Pour Jason Brown, maître de conférences en études religieuses et « humanités écologiques », très officiel « chapelain écologique » de la Simon Fraser University, le chagrin est « un compagnon » et non « une chose qu’il faudrait pathologiser » : il faut « cultiver une relation » avec ce sentiment de deuil, le prendre en compte.

Il veut notamment offrir aux étudiants une « direction spirituelle » pour les aider à gérer leur « anxiété et leur chagrin à l’égard du changement climatique ».

« Les étudiants sont sardoniques au sujet de leur avenir et comme celui-ci semble tellement sombre, ils se demandent pourquoi ils ont pris la décision de s’investir dans le domaine écologique », affirme-t-il.
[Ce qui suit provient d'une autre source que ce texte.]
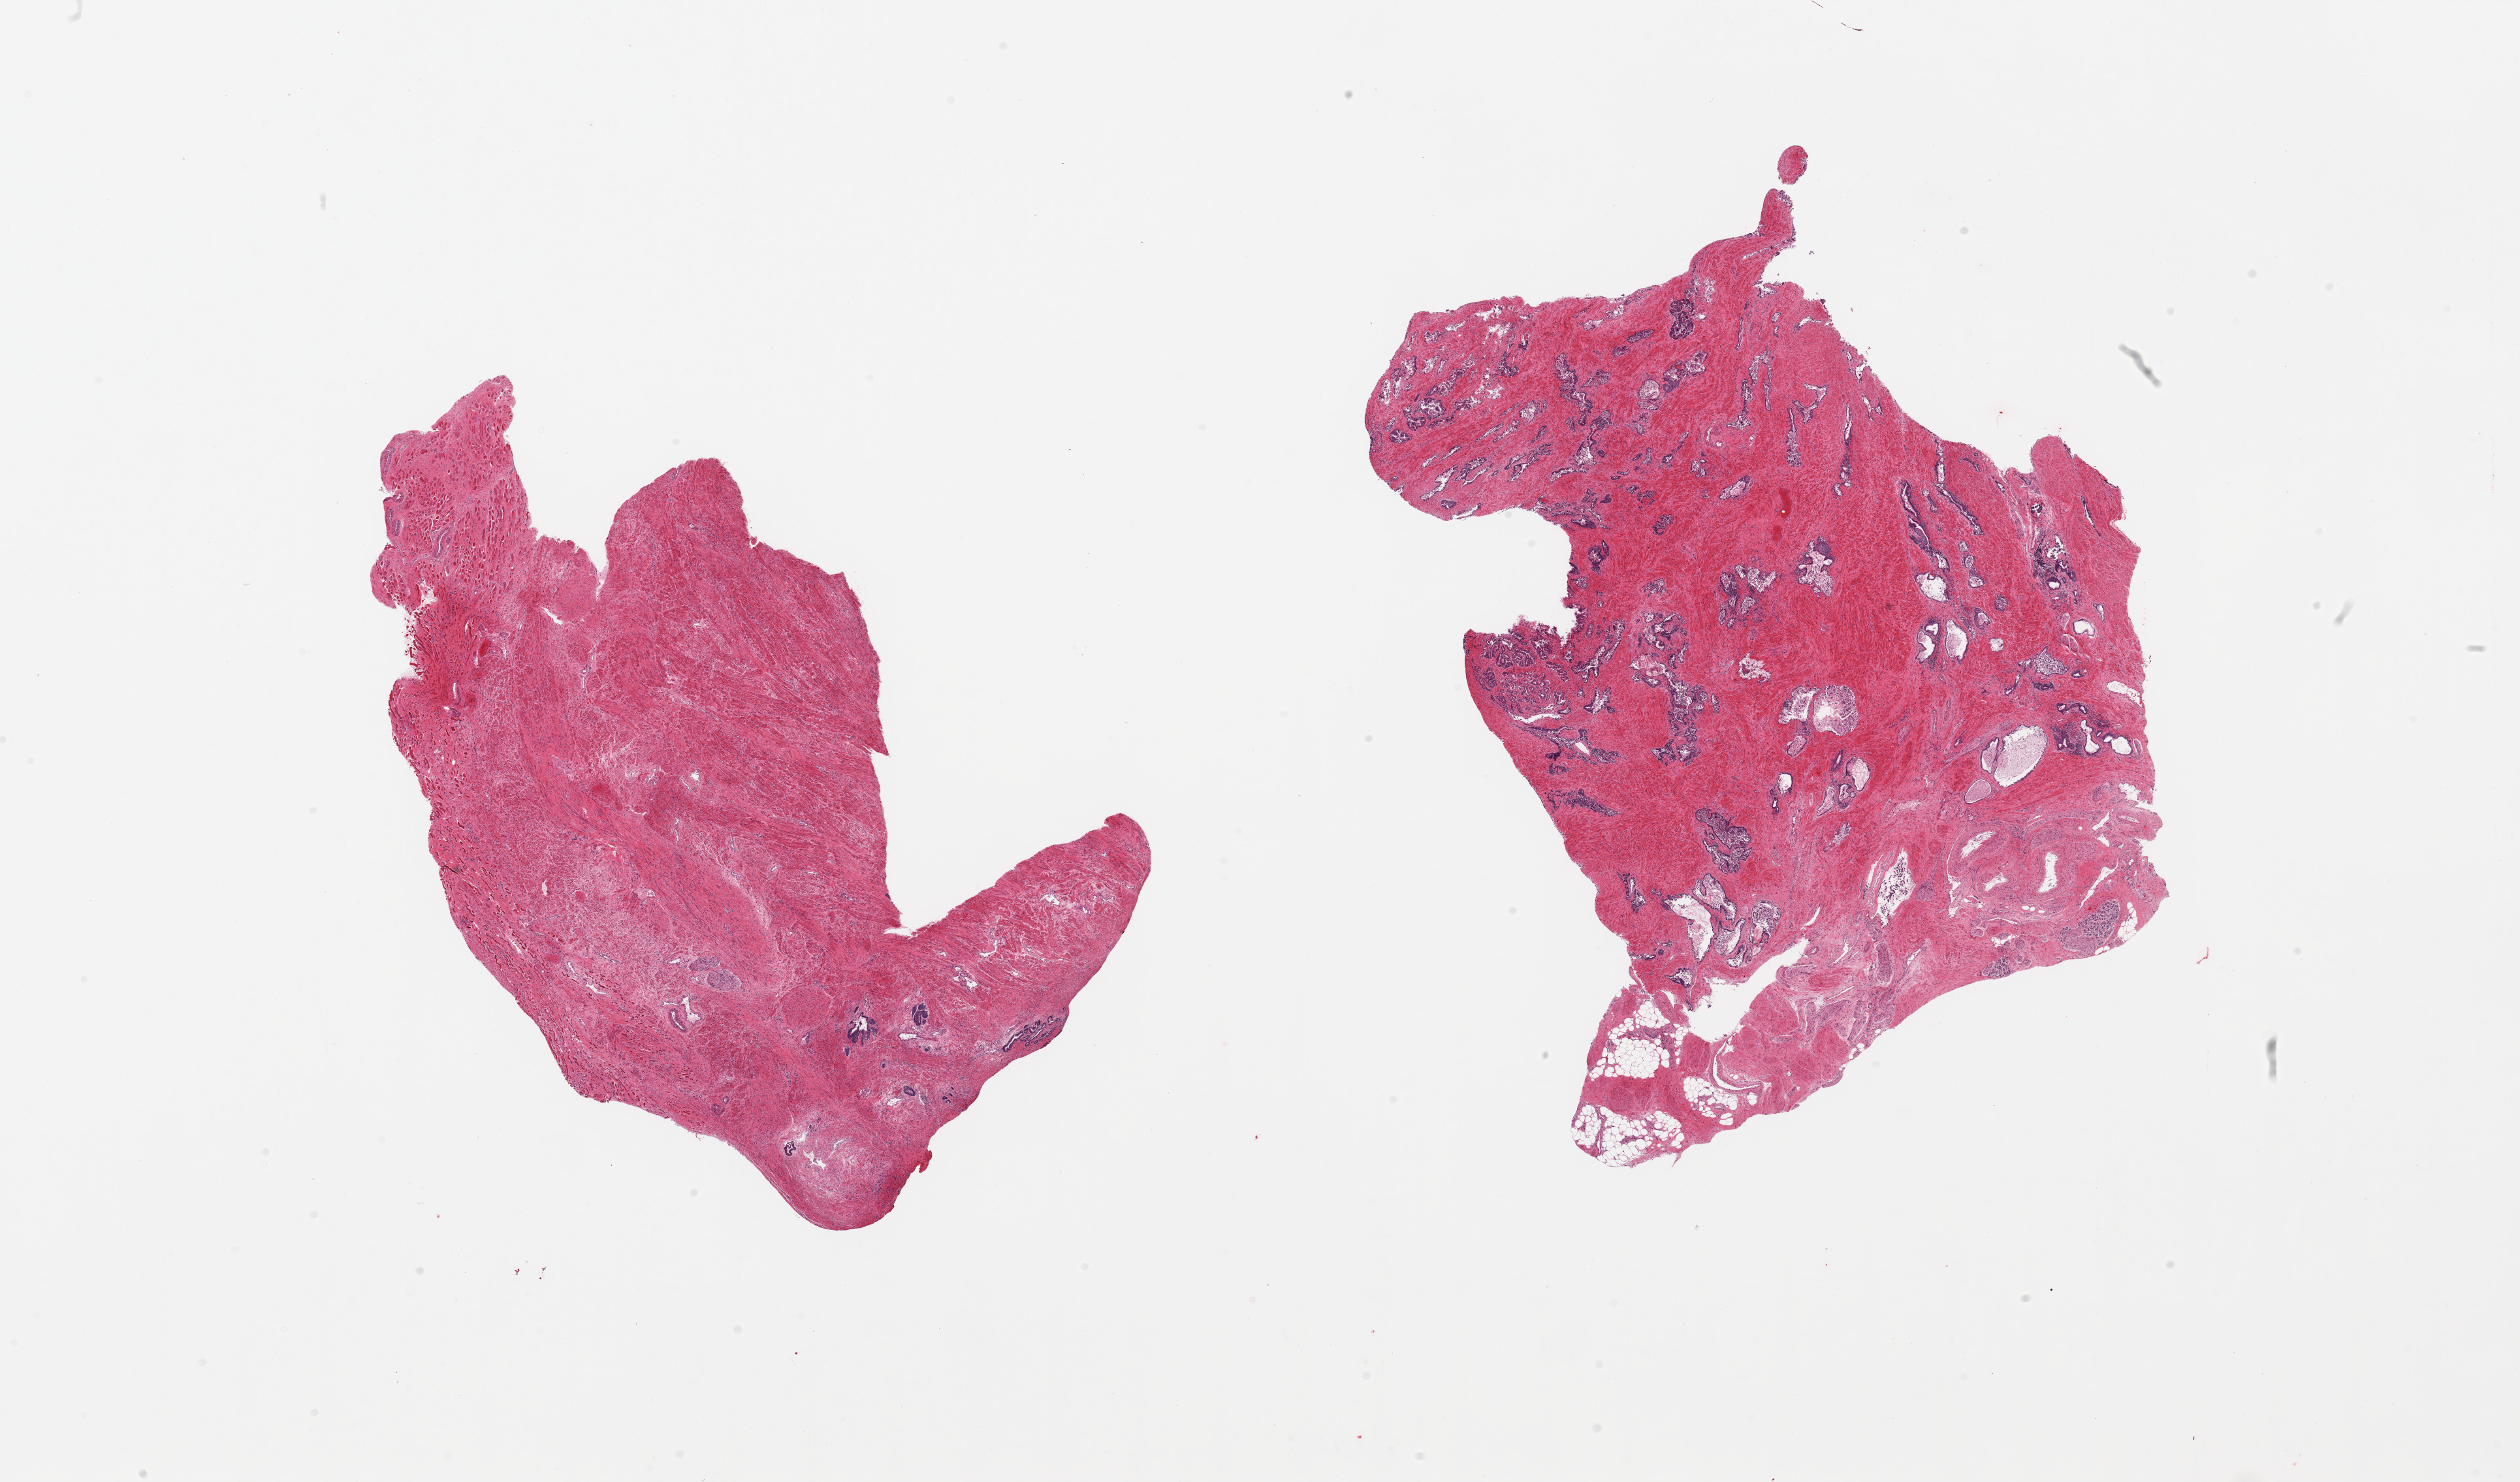
H&E whole-slide image, shown as a low-resolution overview of the whole scanned area (about 30.5 x 18.0 mm, from a 20x scan). PAXgene-fixed paraffin-embedded (PFPE) section. Section of prostate (target tissue). Tissue donor sample. Male donor.
Pathologist's review note for this sample: 2 pieces glandular mucosa moderately autolyzed; One aliquot largely stroma, rare glands.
Son travail de « chapelain écologique » n’a pas besoin d’être « rattaché à une religion donnée », assure Jason Brown : il s’agit de relier spiritualité, religion et écologie pour aider les étudiants à « construire de la résilience face à l’incertitude écologique ».

Son ambition ? Offrir aux étudiants un « espace de sécurité et de non-jugement » pour qu’ils puissent exprimer leurs différentes anxiétés et leur deuil par rapport à la « perte » écologique. Un chagrin qui peut aller du cynisme à la rage intense, à la dépression ou à l’anxiété généralisée.

 

Le deuil écologique pour partager sa douleur

La vie sur le campus de Simon Fraser risque de devenir un tantinet déprimante… Jason Brown a prévu des événements plus ou moins durables comme la création d’un « Climate Café » où les « endeuillés » pourront partager leur ressenti, et la mise en place d’ateliers d’écriture dont les participants pourront apprendre à le décrire sous le titre « Journaling Our Ecological Grief » : « Tenir le journal de notre chagrin écologique ».

« Nous allons continuer de bricoler avec notre Climate Café et donner une plus grande place sur le campus ; nous ferons des présentations pour faire montre du chagrin en public », a-t-il annoncé.

Une collection de ressources sur la « résilience vis-à-vis du chagrin et de l’anxiété climatiques » a été mise en place dans la bibliothèque universitaire sous le titre « Solastalgia » : après deux premières semaines sur le campus, elle sera présentée pendant la seconde quinzaine de novembre dans la bibliothèque de la SFU dans le centre de Vancouver.

Au titre de sa direction spirituelle écologique, Brown propose à ses dirigés de pratiquer « la méditation silencieuse, des promenades contemplatives en forêt… se connecter à la tradition religieuse ancestrale » : l’objectif est de construire une connexion spirituelle avec le monde.

 

La spiritualité globale remplacera même l’apéro

Ayant noté que Vancouver, qui se veut la ville la plus « verte » au monde, est également celle qui est réputée avoir les habitants qui se sentent les plus seuls, Brown pense que le fait de partager la tristesse écologique pourrait bien aider à réduire ce sentiment d’isolement. Moins gai qu’un apéro entre voisins, forcément…

Avec le soutien et la collaboration de la faculté de l’environnement de son université publique, Brown organisera le 19 novembre un « Sanctuaire du deuil » : les participants pourront y partager leur deuil et leur tristesse en apportant une photo représentant l’être cher qu’ils pleurent – que ce soit « une personne, un animal domestique, une espèce bien-aimée, une scène tragique, un écosystème qu’on espère ne pas perdre en raison du chaos climatique ». Ils s’assoiront ensemble en silence avec leur douleur, avant de se présenter et d’évoquer leur ressenti puis de s’épauler les uns les autres, « avec gentillesse et au besoin en se touchant délicatement ». Enfin viendra l’heure de la création d’un « autel à la douleur » où chacun déposera un cierge allumé.

Le pire, c’est qu’il risque d’y avoir du monde.